Data listing Start Marker
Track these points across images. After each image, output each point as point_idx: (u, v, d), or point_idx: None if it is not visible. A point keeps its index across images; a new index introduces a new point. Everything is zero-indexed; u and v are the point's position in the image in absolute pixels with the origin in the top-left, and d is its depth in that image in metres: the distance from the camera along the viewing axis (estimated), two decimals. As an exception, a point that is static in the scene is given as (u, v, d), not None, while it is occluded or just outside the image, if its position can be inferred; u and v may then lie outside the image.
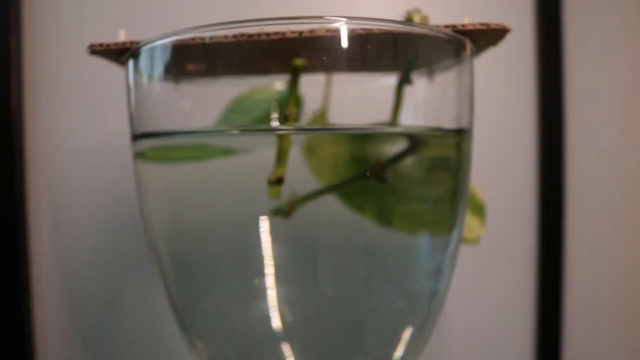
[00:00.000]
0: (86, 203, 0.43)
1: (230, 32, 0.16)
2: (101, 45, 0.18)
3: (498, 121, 0.45)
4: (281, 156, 0.18)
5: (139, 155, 0.21)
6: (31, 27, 0.42)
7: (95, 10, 0.42)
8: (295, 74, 0.19)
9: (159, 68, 0.20)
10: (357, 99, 0.22)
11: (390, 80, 0.21)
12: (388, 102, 0.21)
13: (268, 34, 0.16)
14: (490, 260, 0.46)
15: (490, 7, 0.45)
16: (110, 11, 0.43)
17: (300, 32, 0.16)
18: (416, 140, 0.19)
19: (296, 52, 0.18)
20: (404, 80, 0.20)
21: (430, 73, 0.20)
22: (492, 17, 0.19)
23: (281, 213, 0.18)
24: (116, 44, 0.18)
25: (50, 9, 0.43)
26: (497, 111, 0.45)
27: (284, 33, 0.16)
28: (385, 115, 0.21)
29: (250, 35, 0.16)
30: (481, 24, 0.18)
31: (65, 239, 0.44)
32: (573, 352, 0.47)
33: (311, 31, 0.16)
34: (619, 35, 0.46)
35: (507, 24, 0.19)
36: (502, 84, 0.45)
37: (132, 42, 0.18)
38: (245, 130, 0.22)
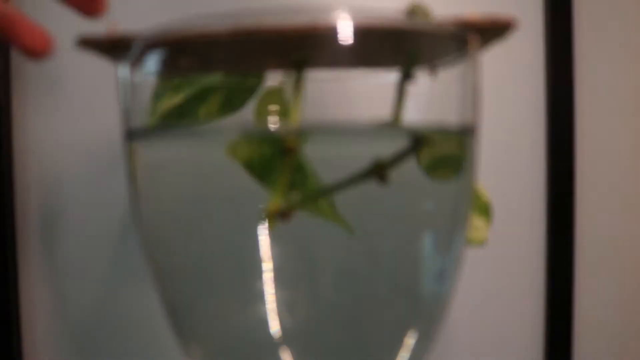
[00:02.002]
0: (76, 204, 0.43)
1: (226, 25, 0.16)
2: (90, 38, 0.17)
3: (507, 118, 0.45)
4: (280, 184, 0.16)
5: (131, 154, 0.20)
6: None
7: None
8: (298, 71, 0.18)
9: (152, 63, 0.19)
10: (359, 96, 0.22)
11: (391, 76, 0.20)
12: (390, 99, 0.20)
13: (266, 31, 0.15)
14: (499, 261, 0.46)
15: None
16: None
17: (300, 27, 0.15)
18: (420, 138, 0.18)
19: (296, 47, 0.18)
20: (406, 76, 0.19)
21: (434, 69, 0.19)
22: (501, 10, 0.18)
23: (279, 216, 0.16)
24: (106, 37, 0.17)
25: (37, 2, 0.42)
26: (506, 108, 0.45)
27: (281, 30, 0.16)
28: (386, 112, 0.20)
29: (248, 32, 0.15)
30: (487, 18, 0.18)
31: (55, 241, 0.43)
32: (584, 354, 0.46)
33: (312, 26, 0.16)
34: (629, 29, 0.46)
35: (516, 17, 0.18)
36: (511, 79, 0.45)
37: (122, 36, 0.17)
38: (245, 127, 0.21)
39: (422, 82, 0.20)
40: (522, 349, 0.46)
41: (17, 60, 0.42)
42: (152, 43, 0.17)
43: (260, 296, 0.18)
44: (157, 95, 0.22)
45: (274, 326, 0.18)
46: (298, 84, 0.18)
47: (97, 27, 0.19)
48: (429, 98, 0.21)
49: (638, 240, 0.47)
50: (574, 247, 0.45)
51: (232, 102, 0.23)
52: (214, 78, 0.23)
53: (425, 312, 0.20)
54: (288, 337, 0.18)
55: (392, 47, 0.19)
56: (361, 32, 0.16)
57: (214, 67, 0.22)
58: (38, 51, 0.22)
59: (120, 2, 0.42)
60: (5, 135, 0.41)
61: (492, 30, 0.19)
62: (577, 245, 0.45)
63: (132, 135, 0.20)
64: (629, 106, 0.46)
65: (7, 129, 0.41)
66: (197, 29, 0.16)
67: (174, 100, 0.22)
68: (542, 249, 0.46)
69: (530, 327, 0.46)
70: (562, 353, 0.45)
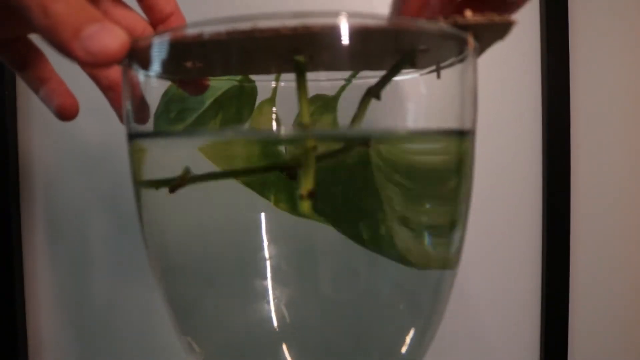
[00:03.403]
0: (81, 203, 0.43)
1: (225, 28, 0.16)
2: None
3: (504, 119, 0.45)
4: (308, 167, 0.17)
5: (135, 155, 0.20)
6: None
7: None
8: (299, 73, 0.18)
9: (155, 66, 0.19)
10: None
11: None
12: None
13: (262, 30, 0.16)
14: (495, 261, 0.46)
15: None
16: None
17: (294, 28, 0.16)
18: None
19: (296, 50, 0.18)
20: (373, 94, 0.19)
21: (438, 70, 0.20)
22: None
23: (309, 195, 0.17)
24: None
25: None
26: (503, 109, 0.45)
27: (277, 29, 0.16)
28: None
29: (244, 32, 0.16)
30: (484, 18, 0.18)
31: (60, 240, 0.43)
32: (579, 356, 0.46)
33: (306, 27, 0.16)
34: (625, 30, 0.46)
35: (514, 18, 0.18)
36: (507, 81, 0.45)
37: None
38: (245, 132, 0.21)
39: (421, 85, 0.21)
40: (518, 348, 0.46)
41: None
42: (156, 46, 0.18)
43: (262, 295, 0.18)
44: (167, 108, 0.22)
45: (276, 325, 0.18)
46: (301, 85, 0.18)
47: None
48: (428, 100, 0.21)
49: (633, 238, 0.47)
50: (569, 247, 0.45)
51: (231, 121, 0.24)
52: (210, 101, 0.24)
53: (423, 312, 0.20)
54: (291, 335, 0.19)
55: (392, 48, 0.19)
56: (360, 33, 0.16)
57: (216, 70, 0.22)
58: (65, 116, 0.25)
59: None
60: (11, 137, 0.41)
61: (491, 31, 0.19)
62: (572, 245, 0.45)
63: (136, 136, 0.20)
64: (624, 106, 0.46)
65: (12, 132, 0.41)
66: (199, 31, 0.16)
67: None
68: (538, 248, 0.46)
69: (527, 326, 0.46)
70: (558, 353, 0.45)
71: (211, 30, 0.16)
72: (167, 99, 0.22)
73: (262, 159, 0.19)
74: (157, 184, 0.18)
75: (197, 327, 0.20)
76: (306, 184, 0.17)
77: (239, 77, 0.25)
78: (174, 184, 0.17)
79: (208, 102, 0.24)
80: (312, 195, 0.17)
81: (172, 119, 0.23)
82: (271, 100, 0.24)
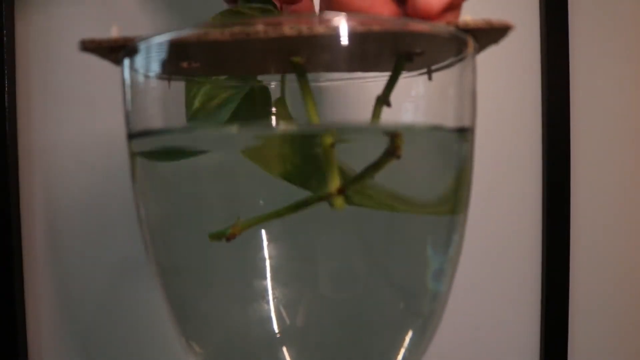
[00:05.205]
0: (81, 203, 0.43)
1: (227, 29, 0.16)
2: (92, 42, 0.18)
3: (503, 120, 0.45)
4: (330, 165, 0.17)
5: (135, 155, 0.20)
6: (24, 24, 0.42)
7: (89, 7, 0.42)
8: (299, 74, 0.18)
9: (155, 66, 0.19)
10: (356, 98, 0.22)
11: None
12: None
13: (265, 32, 0.16)
14: (495, 261, 0.46)
15: (496, 3, 0.44)
16: (104, 7, 0.42)
17: (299, 30, 0.16)
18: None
19: (295, 51, 0.18)
20: (383, 101, 0.19)
21: (430, 72, 0.20)
22: (497, 14, 0.19)
23: (223, 237, 0.17)
24: (108, 41, 0.18)
25: (43, 5, 0.42)
26: (503, 109, 0.45)
27: (282, 31, 0.16)
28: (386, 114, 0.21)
29: (248, 34, 0.16)
30: (484, 22, 0.18)
31: (60, 239, 0.44)
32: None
33: (309, 29, 0.16)
34: (624, 31, 0.46)
35: (513, 21, 0.18)
36: (507, 81, 0.45)
37: (124, 39, 0.18)
38: (245, 129, 0.21)
39: (420, 84, 0.21)
40: (517, 349, 0.46)
41: (22, 63, 0.42)
42: (155, 46, 0.18)
43: (262, 295, 0.18)
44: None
45: (278, 325, 0.18)
46: (303, 86, 0.19)
47: (102, 30, 0.20)
48: (427, 100, 0.21)
49: (633, 238, 0.47)
50: (569, 247, 0.45)
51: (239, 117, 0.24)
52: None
53: (423, 311, 0.20)
54: (291, 336, 0.19)
55: (390, 50, 0.19)
56: (359, 35, 0.16)
57: (213, 70, 0.22)
58: None
59: (124, 8, 0.42)
60: (11, 136, 0.41)
61: (488, 35, 0.19)
62: (572, 245, 0.45)
63: (135, 136, 0.20)
64: (624, 106, 0.46)
65: (12, 130, 0.41)
66: (199, 32, 0.16)
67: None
68: (539, 248, 0.46)
69: (527, 326, 0.46)
70: (558, 353, 0.45)
71: (211, 31, 0.16)
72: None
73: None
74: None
75: (197, 327, 0.20)
76: (334, 182, 0.17)
77: (249, 84, 0.24)
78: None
79: (226, 117, 0.24)
80: (341, 191, 0.17)
81: None
82: (282, 99, 0.24)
Data listing End Marker
**Task prompt:** Return nothing but the lines running from the start of the data to the line with "4: (281, 156, 0.18)", please, both ends included and no pictures.

**The answer:**
Track these points across images. After each image, output each point as point_idx: (u, v, d), or point_idx: None if it is not visible. A point keeps its index across images; a new index introduces a new point. Everything is zero-indexed; u and v are the point's position in the image in absolute pixels with the origin in the top-left, and d is its depth in that image in metres: the distance from the camera along the viewing axis (estimated), two decimals. As an exception, a point that is static in the scene is given as (u, v, d), not None, while it is occluded or just outside the image, if its position can be inferred; u and v may then lie outside the image.
[00:00.000]
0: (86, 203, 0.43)
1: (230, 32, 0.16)
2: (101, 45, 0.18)
3: (498, 121, 0.45)
4: (281, 156, 0.18)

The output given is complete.